◆ GIVEN INSTRUCTION
Continue the write-up on building a Terraform provider for LitmusChaos from the point where it stops, and leave the material after it untouched.

◆ SOURCE TEXT
——

We initiate the module, download and install the dependencies. Next, build the plugin using the Go toolchain. Verify the results by executing.

go build -o litmuschaos-provider ./main.go

Next, we have to define the resources.

3.2 Defining Resources with CRUD

A resource is a component of the terraform provider. Defining the ability to create, read, update, and delete resources is an important part of creating Terraform Providers. Terraform lifecycle operations are mapped into API operations. And resources are the final outcome of the Terraform script.

As an example, the Google provider supports google_compute_instance and google_compute_address.

General convention is that Terraform providers put each resource in their own file, named after the resource, prefixed with resource_.

A sample resource file looks like this:

package main
import (
        "github.com/hashicorp/terraform-plugin-sdk/helper/schema"
)
func resourceServer() *schema.Resource {

        return &schema.Resource{
                Create: resourceServerCreate,
                Read:   resourceServerRead,
                Update: resourceServerUpdate,
                Delete: resourceServerDelete,
                },
        }
}

We will be defining these functions to explain the logic behind the provisioning of the resource as per the Terraform Scripts. Helm will be called in these functions to initiate and manage litmuschaos on the resources.

drawing

3.2.1 Create

The function will be called in the case of Terraform apply. It will create the litmus namespace and install the helm chart in it. There is a pre-requisite that Helm needs to be installed on the cluster. We could have another validation step to check if the helm is installed or not.

We will be using the client-go library to create the namespace.

nsSpec := &v1.Namespace{ObjectMeta: metav1.ObjectMeta{Name: "litmus"}}
_, err := clientset.Core().Namespaces().Create(nsSpec)

We will use the official Helm dependency to install the litmus chart. This is a small snippet that will be a part of Create :

chart, err := loader.Load("https://litmuschaos.github.io/litmus-helm/")
 iCli := action.NewInstall(actionConfig)
    iCli.Namespace = "litmus"
    rel, err := iCli.Run(chart, nil)
    if err != nil {
        panic(err)
    }
    fmt.Println("Successfully installed LitmusChaos")

3.2.2 Read

This function will read the litmus namespace and check if the litmus namespace is created or not. We will accomplish this using the client-go library.

_, err := clientset.Core().Namespaces().Get("litmus", metav1.GetOptions{})

	if err != nil {
		panic(err)
	}
	fmt.Println("Litmus Namespace exists")

This function will act as a validation step. If the namespace is not created, it will return an error. It might call back the Create function in the case of an error. We might also check for the other resources in the litmus namespace. We can have a check to see if all the important Kubernetes components for Chaos are present or not. We can have checks for these resources:

  • chaos-exporter
  • chaos-operator-metrics
  • litmuschaos-frontend-service
  • litmuschaos-server-service
  • litmusportal-frontend-service

This might also be called after the steps of the Delete function to validate the destruction of all resources.

3.2.3 Update

This function will also have a similar format of dependencies. The function will have multiple parameters as per the use case. The function would manage the components in the litmus namespace.

——

◆ INFORMATION SHOWN
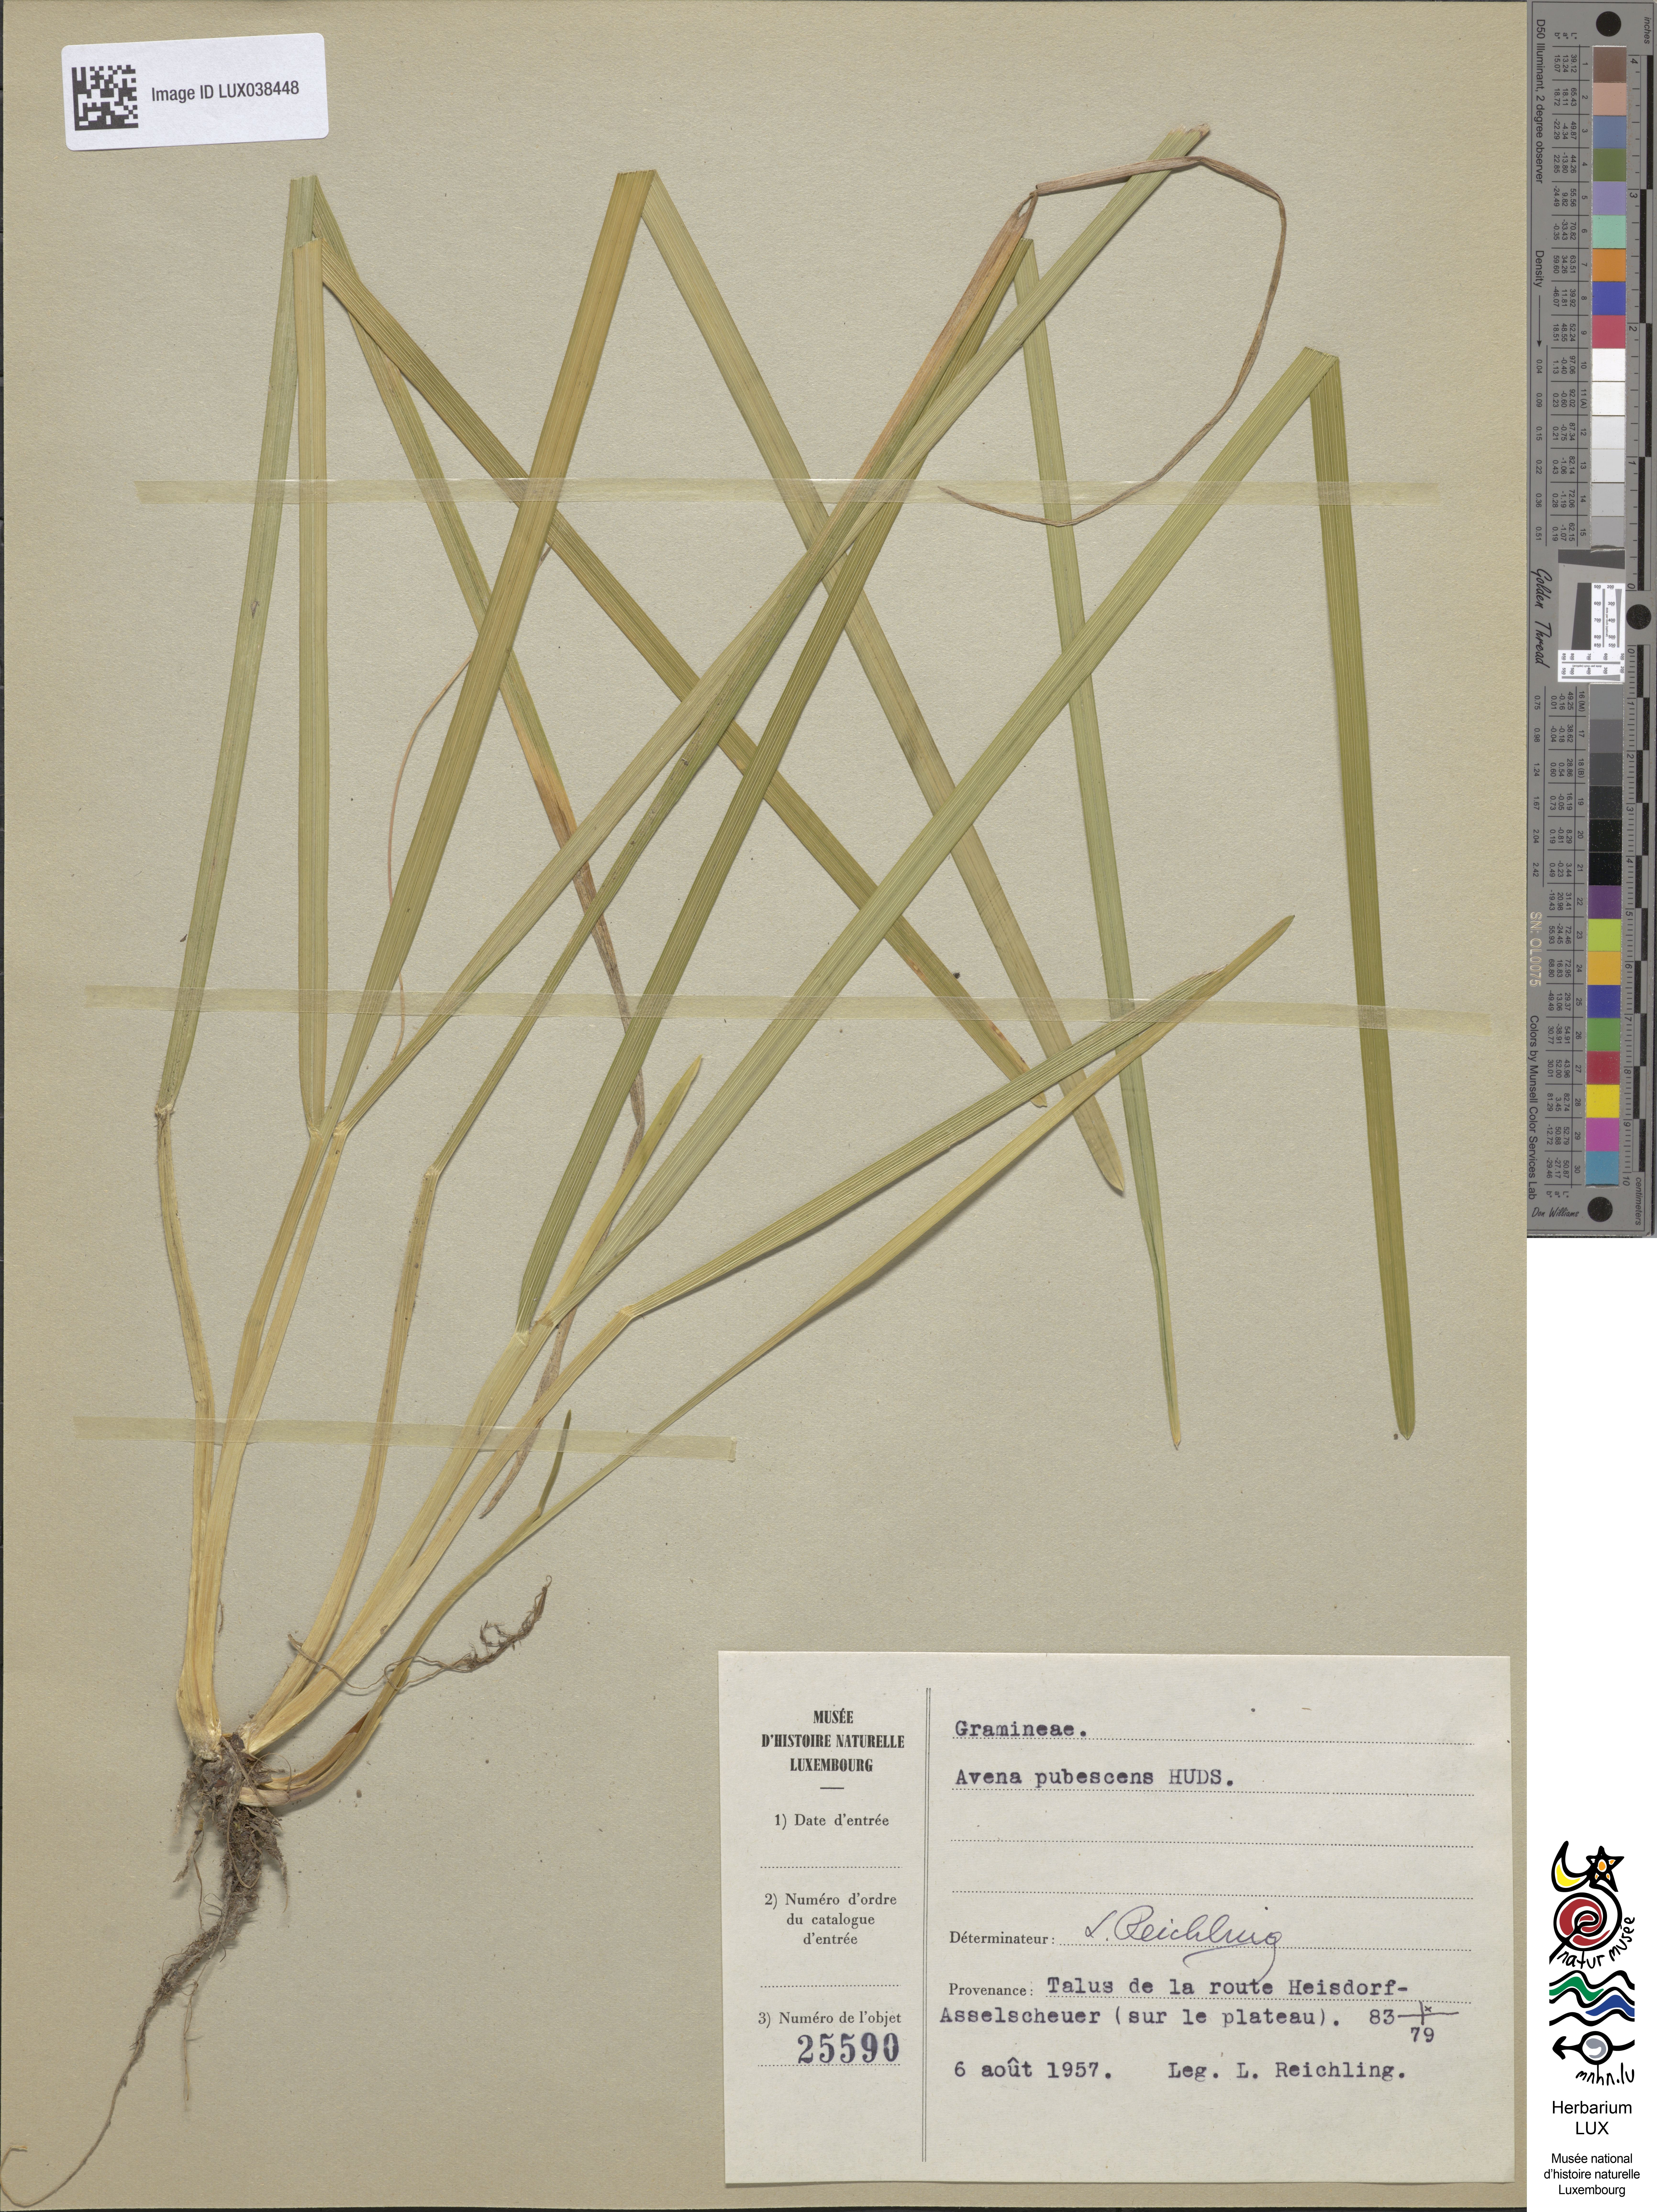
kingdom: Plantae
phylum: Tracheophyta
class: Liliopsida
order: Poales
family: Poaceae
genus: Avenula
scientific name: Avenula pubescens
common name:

——

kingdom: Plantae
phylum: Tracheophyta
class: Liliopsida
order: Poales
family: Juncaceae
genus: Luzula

——

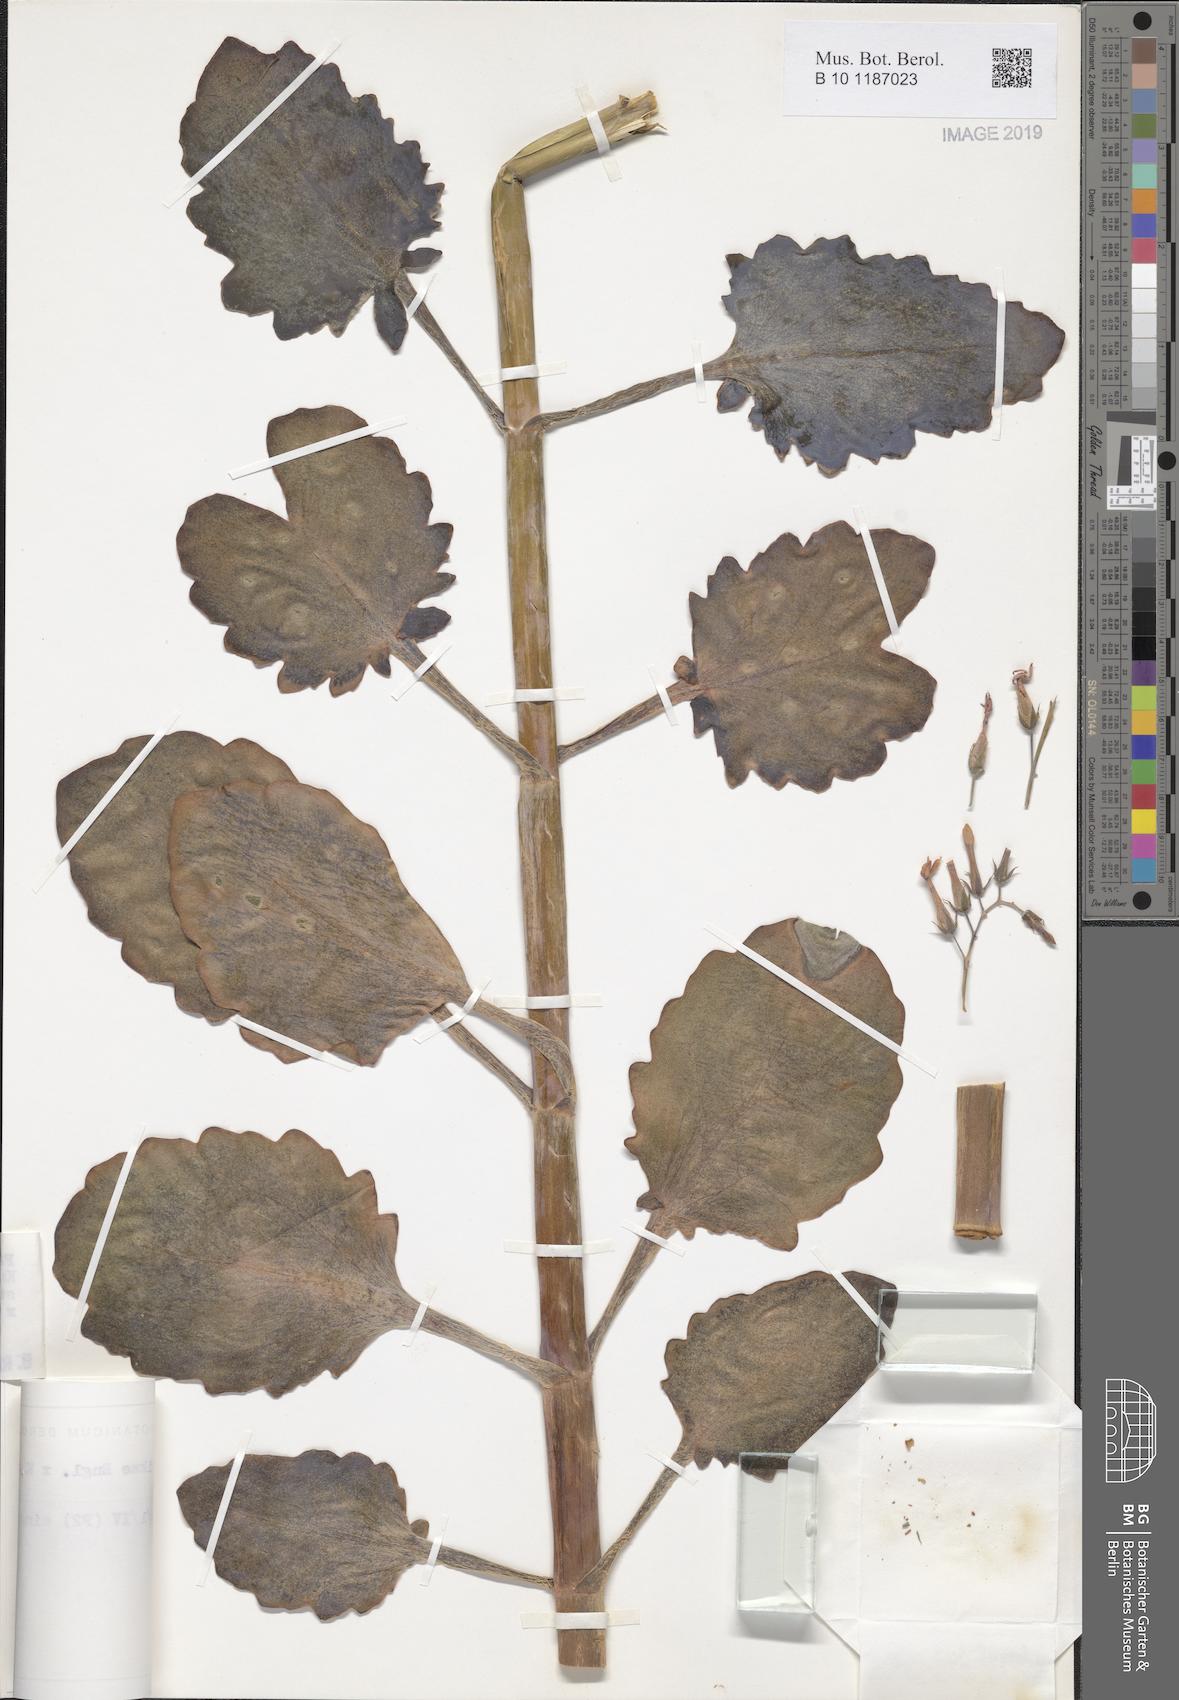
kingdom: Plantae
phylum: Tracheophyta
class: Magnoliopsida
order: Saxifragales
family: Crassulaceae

——

◆ ANSWER
If needed we can also have dependencies other than client-go to help us run kubectl commands directly like in a terminal. We can call Read Function internally to measure the difference between the current configs and the requested changes.

A checker for the difference between the requested resources and the existing resources. This will have a logging system setup to have a history of the changes. This will help the developers to understand the changes.

This is a user-specific function and has to be discussed.

3.2.4 Delete

This function will be used in the case of a terraform destroy operation. It will delete the litmus namespace and all the resources in it. It will delete all the components in the litmus namespace. We could use either client-go or kubectl to delete the resources. We will callback the Read function to check if the namespace and other components are deleted or not.


Flowchart representing Logic for CRUD Operations

drawing

3.3 Using API Provider to add chaoshub and run Chaos workflows

The Litmus Portal API Provider is based on GraphQL. It can be used to create and manage chaosworkflows and more. Documentation can be found Here.

Before running any type of mutation on the GraphQL API, we need to authenticate the user. We will be creating a JWT Token first by hitting the Auth server. The POST request will have the following parameters in the Body:

{
  "username": "admin",
  "password": "litmus"
}

We will be using this JWT Token to authenticate the user on GraphQL API. Once the user is authenticated, we can use the API Provider to run and add chaos on our cluster. We can follow the steps from Here.

3.4 Testing and Publishing Terraform Provider

Publishing the Terraform Provider is a very important step. Terraform has very well-written steps to help developers publish providers Here. We will need to complete two more steps to publish the Terraform Provider. Any terraform provider needs these two things to get published:

  • Test Cases
  • Documentation

3.4.1 Test Cases

We will need to have code to test the terraform provider. We will be referring to this Documentation Here to create the test cases.

Terraform’s resource package offers a method Test(), accepting two parameters that act as the entry point to Terraform’s acceptance test framework. The basic two parameters of these functions are:

  • The standard *testing.T struct from Golang’s Testing package. Here
  • TestCase, a Go struct that developers use to set up the acceptance tests. Here

This section will require a lot of work. We will be creating the test cases for the terraform provider. We will have to handle error handling in these files. Also, will take care of partial states.

TestCase offers several fields for developers to add to customize and validate each test, defined below.

  • IsUnitTest : It allows a test to run regardless of the TF_ACC environment variable.
  • PreCheck : It is commonly used to verify that required values exist for testing, such as environment variables containing test keys that are used to configure the Provider or Resource under test.
  • Providers: In our case, this is the most important test case. Only the Providers included in this map are loaded during the test, so any Provider included in a configuration file for testing must be represented in this map or the test will fail during initialization.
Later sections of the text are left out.